## [Extracted text]
● ● ● ●

1. Don't forget to use your whole family's allowances
2. Don't pay into more than one of the same type of ISA in a year
3. Staying in cash for a long period of time, fear of investing
4. Not using free government bonuses

Don't forget to use your whole family's allowances
Every adult has a annual ISA allowance of £20,000 to save or invest each year. But don't forget that your spouse or partner also has the allowance also, children also get an allowance though smaller limit in their Junior ISA. You can put £4,368 a year as of 2019 into the JISA.

If you manage to max out one of the ISA allowances make sure you take advantage and possibly max out a partners or spouses allowance.

Don't pay into more than one of the same type of ISA in a year
You are only allowance to pay into one of each type of ISA each tax year, so make sure you don't fall foul to this rule.
For example you can invest into a Cash ISA as well as a Stocks and Shares ISA but you cannot invest into two Stocks and shares ISA in the same year.

If you do accidently pay into more than one in a year, the advice from HMRC is don't attempt to fix it, you may close down the wrong ISA.

You can call HMRC's ISA help line 03002003300 to get advice.

There is a similar process if you paid to much into your ISA accounts over the year. HMRC will work out which ISA had the payment into it which breached the limit and will reclaim the money. This can include charging for tax owed.

Staying in cash for a long period, fear of investing
Cash is great for short term goals, those under 5 years away. These could possibly be a holiday, new car or possibly a house purchase to go through soon. Over the short term cash is much more stable than investments but alone does have its risks. If holding cash over the long term you will have the affect of inflation eating away at your money. We find most ISA accounts barely beat the inflation rate (2%) which means over long term you are loosing money.

● ● ● ●

## [Supplied entries]
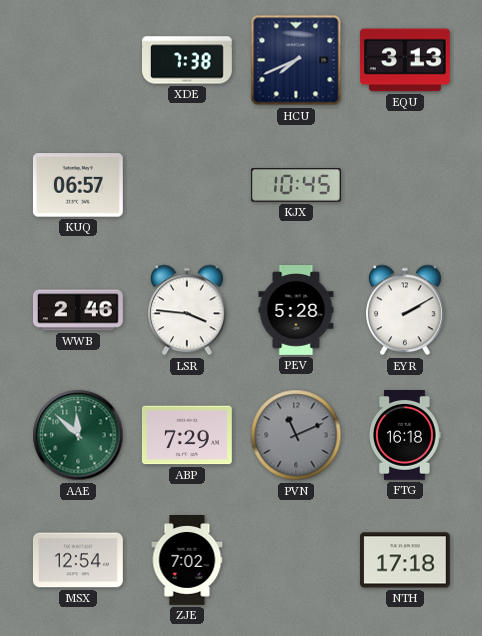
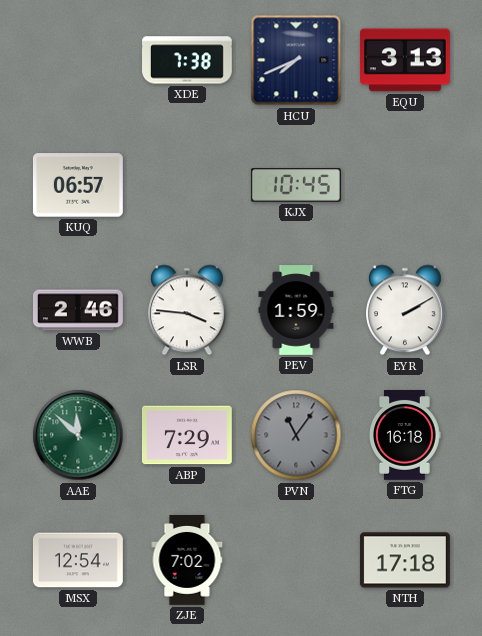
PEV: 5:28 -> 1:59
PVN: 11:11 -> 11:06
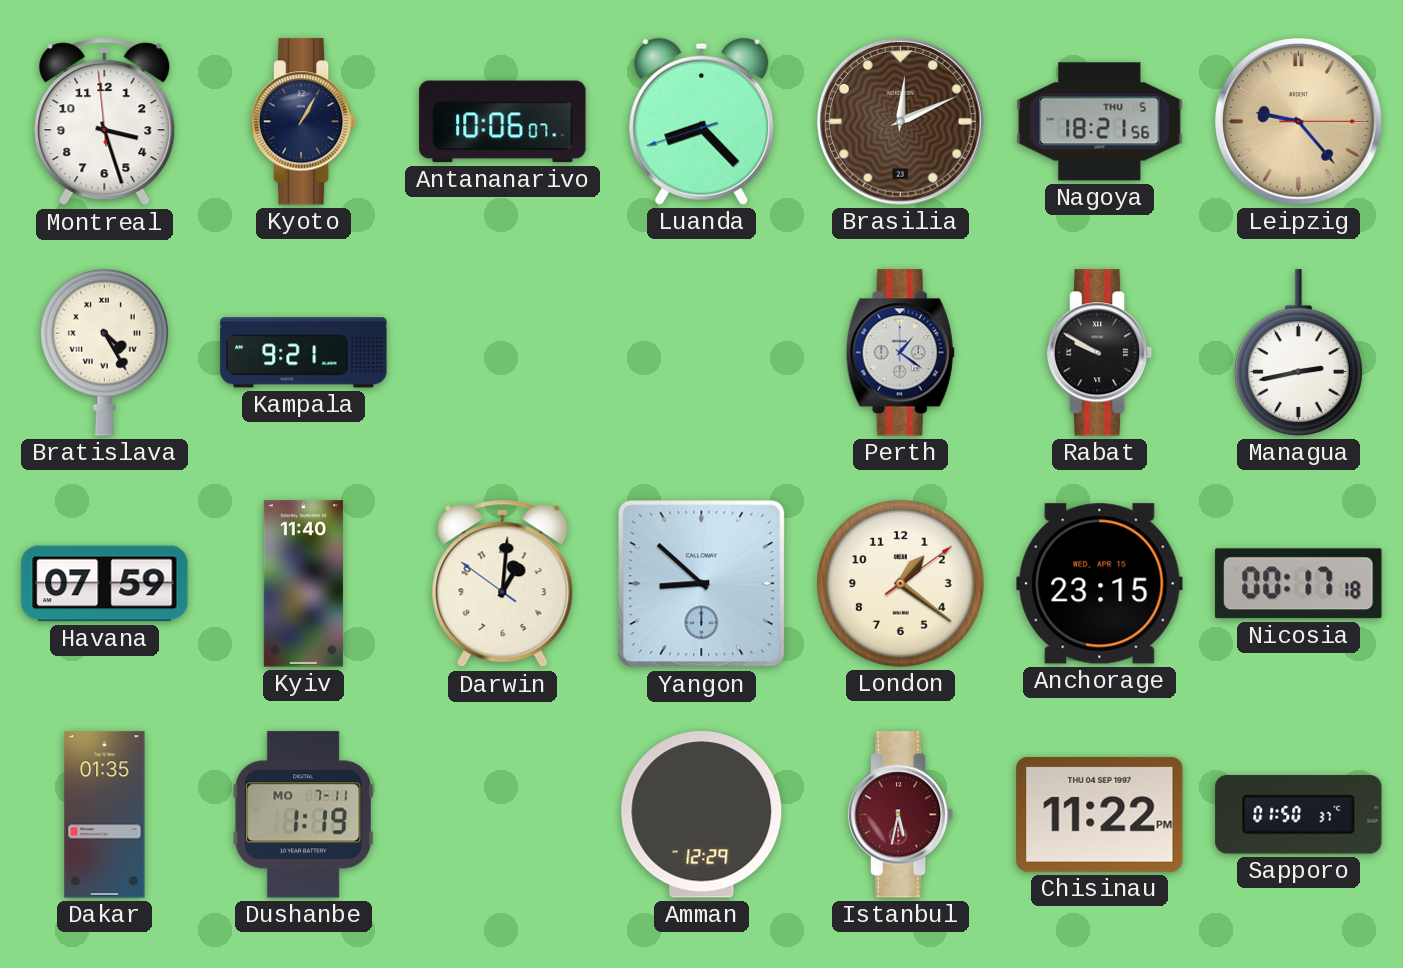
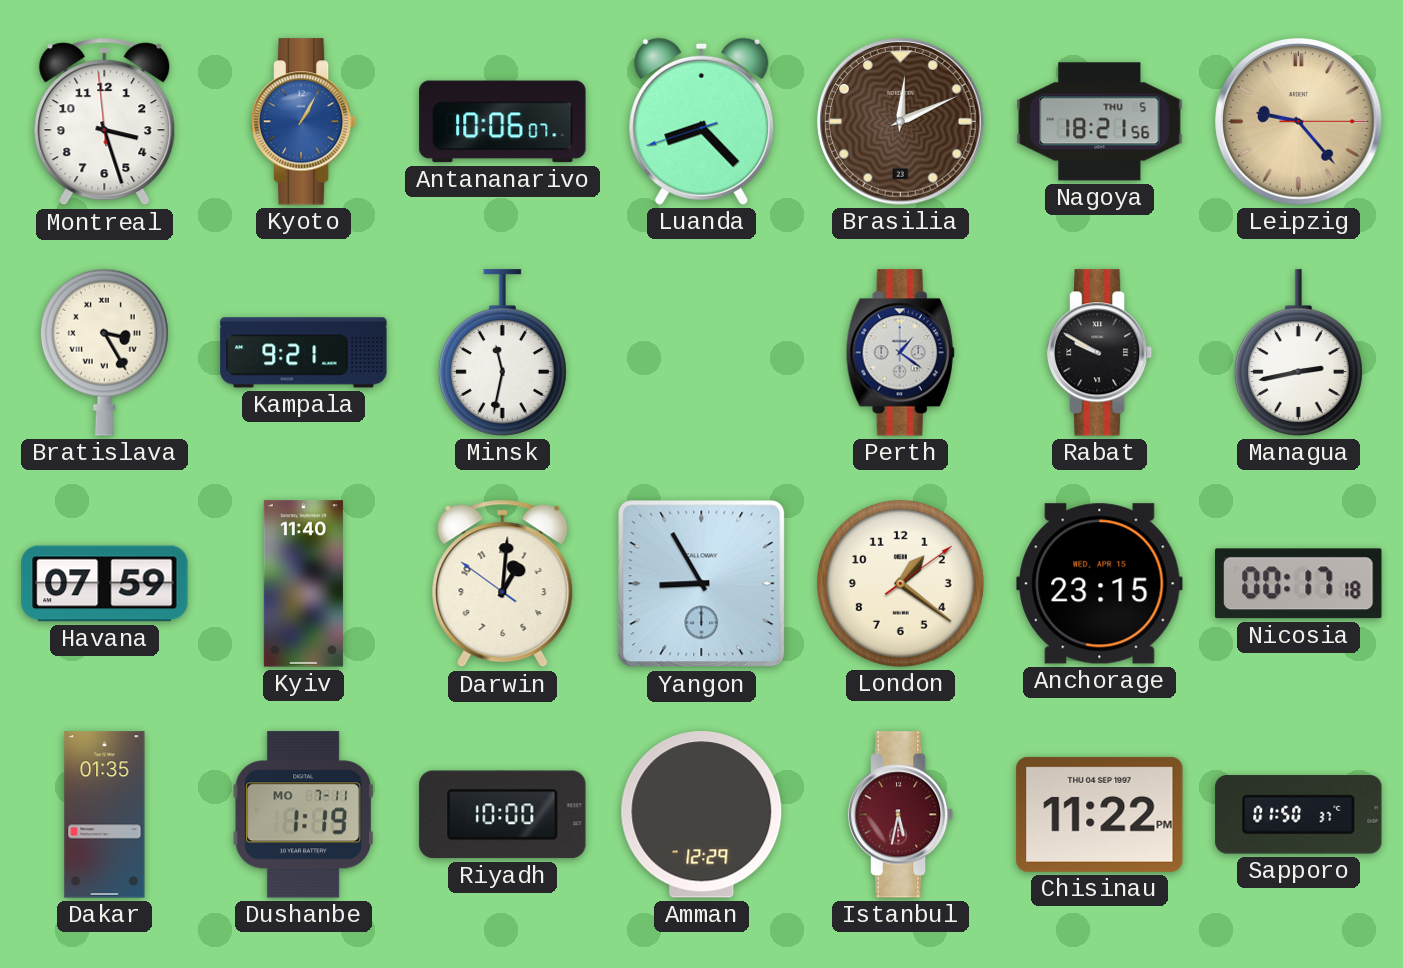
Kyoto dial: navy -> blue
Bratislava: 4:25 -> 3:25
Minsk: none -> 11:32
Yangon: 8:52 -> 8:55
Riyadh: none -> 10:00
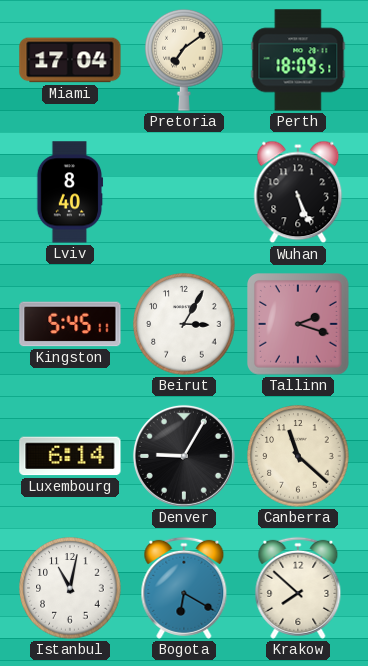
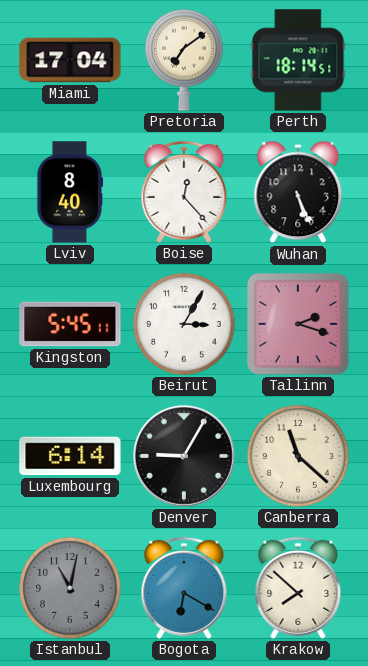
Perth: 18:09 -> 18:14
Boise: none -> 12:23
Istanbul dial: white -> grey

● ● ● ●

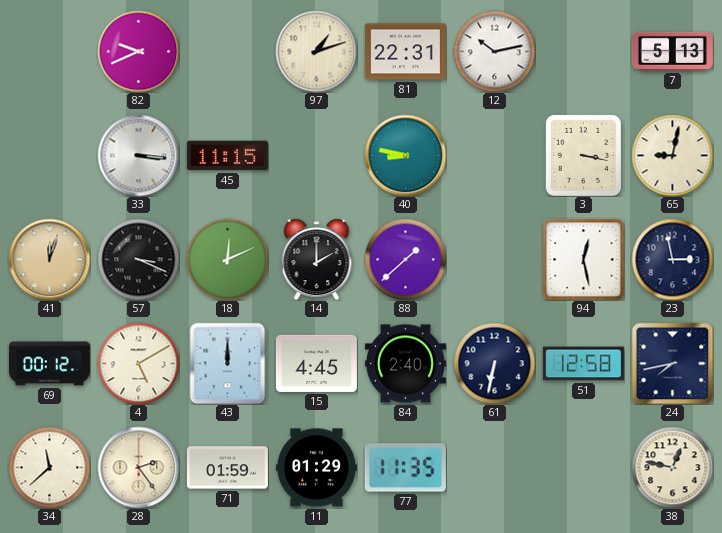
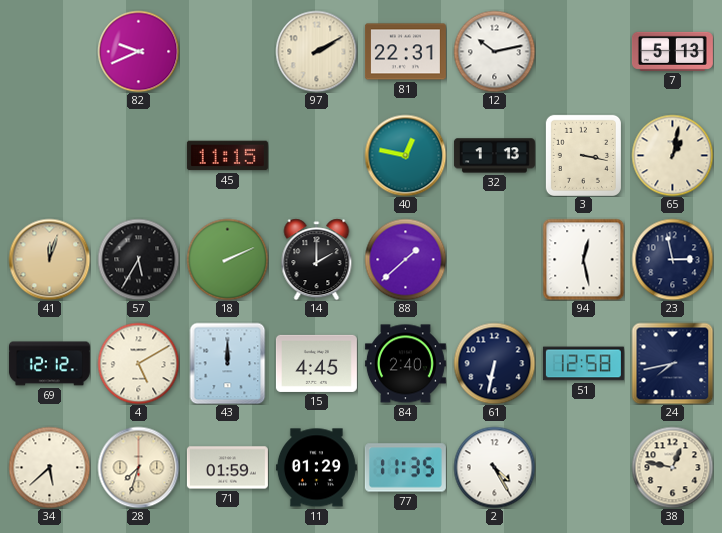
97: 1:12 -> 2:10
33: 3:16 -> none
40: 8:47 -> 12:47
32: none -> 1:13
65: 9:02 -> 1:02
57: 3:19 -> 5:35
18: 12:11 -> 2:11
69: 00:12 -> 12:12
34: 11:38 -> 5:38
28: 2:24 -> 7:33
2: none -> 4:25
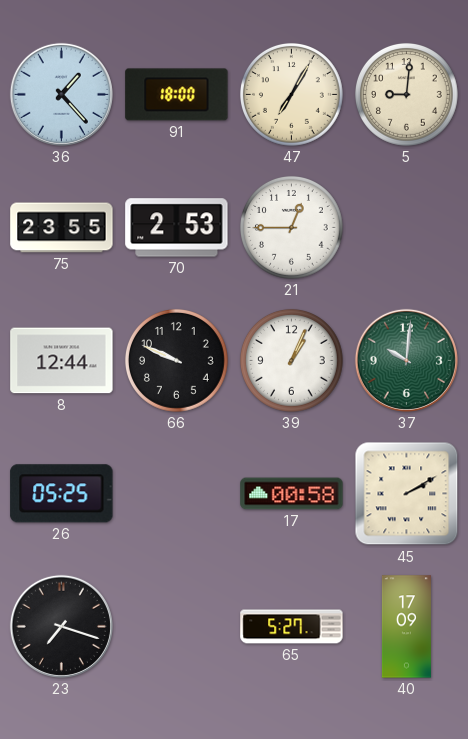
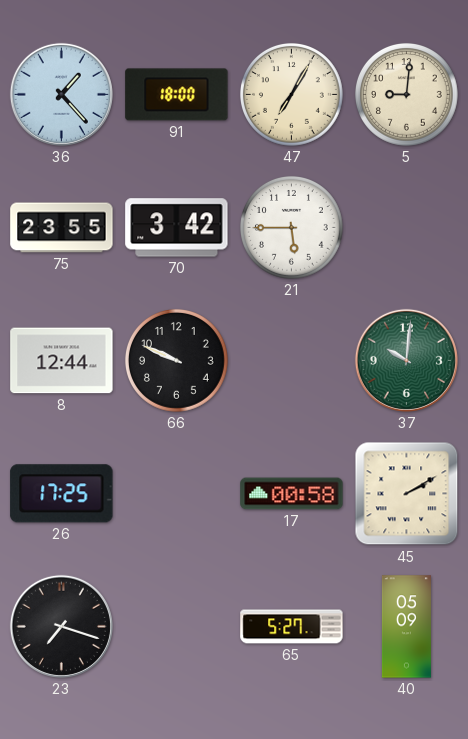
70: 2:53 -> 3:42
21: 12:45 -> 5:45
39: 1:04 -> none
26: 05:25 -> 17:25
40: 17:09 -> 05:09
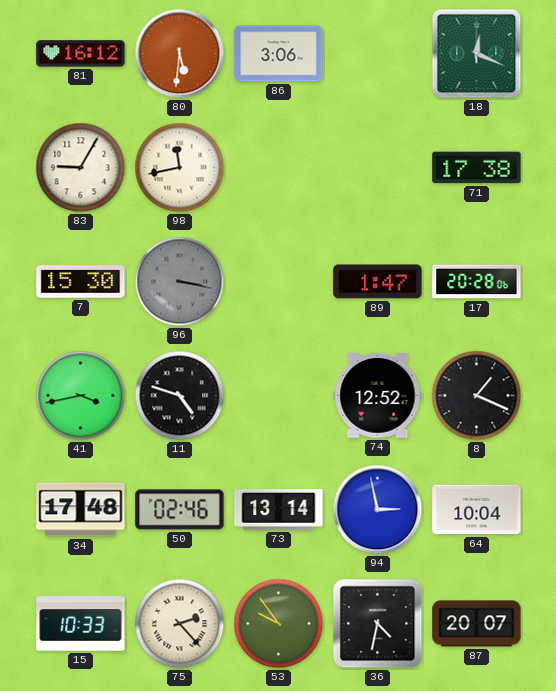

● ● ● ●

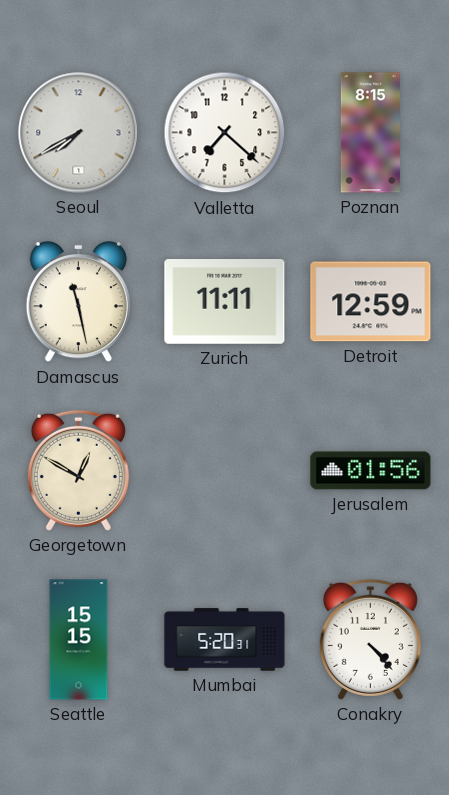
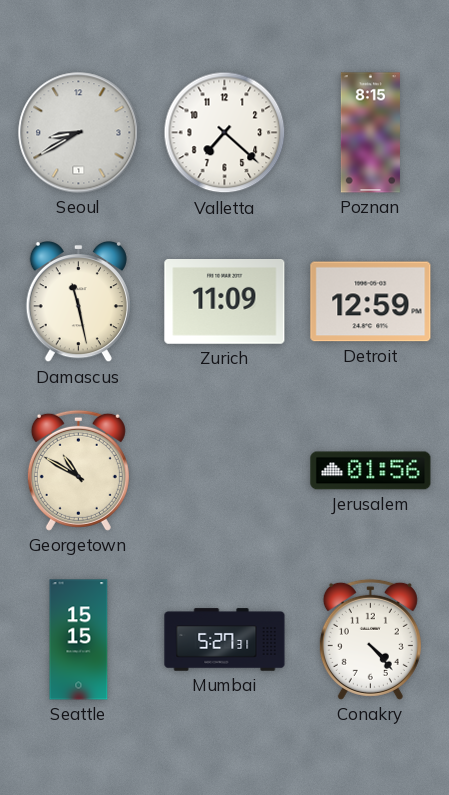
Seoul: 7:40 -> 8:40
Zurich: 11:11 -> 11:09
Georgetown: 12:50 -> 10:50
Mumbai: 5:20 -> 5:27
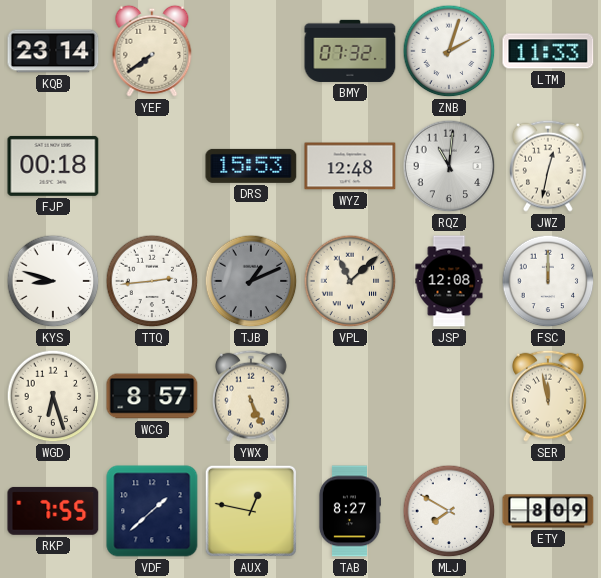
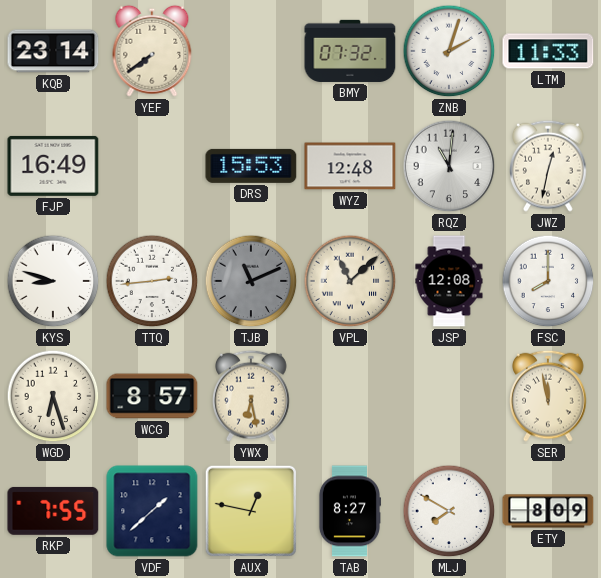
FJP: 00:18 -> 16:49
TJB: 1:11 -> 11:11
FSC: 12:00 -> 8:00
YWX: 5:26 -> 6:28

● ● ● ●

## [The request]
Please carry on the piece about common ISA mistakes, starting right after its final sentence.

## [Written reply]
Investing money is a good way of beating inflation. For example the average stock market return is around 7% after inflation. Say you have invested £10,000 into a stocks & shares ISA after 10 years the investment would have grown to £18,771 assuming a 7.5% annual return with 1% charges.

This will definitely beat any savings account currently. But remember cash short term, investing long term.

Not using government bonuses
You have an account called the Lifetime ISA (LISA) where you can get up to £1000 bonus each year up to the age of 50. You can open a LISA between the ages of 18 and 40 and save up to £4000 a year. This account can be used for a first house or retirement. There are limitations to the LISA as the first house has to be worth less than £450,000, as of 2021 you have to wait till the age of 60 to access or you can withdraw if you become terminally ill with less than 12 months to live. There is a 25% early withdrawal fee which means you could lose more than you put in if withdrawn early.
The plus side of this account is the 25% bonus and the fact that its an ISA account and tax exempt.

What are some of your ISA tips?


New member
Apr 19, 2021
The rate of inflation has continued to rise reaching 2.5% in June 2021. While stocks and shares ISAs usually outperform cash ISAs, returns are not guaranteed, and savers cash is at risk. When you see the past performance, there is no guarantee of the future.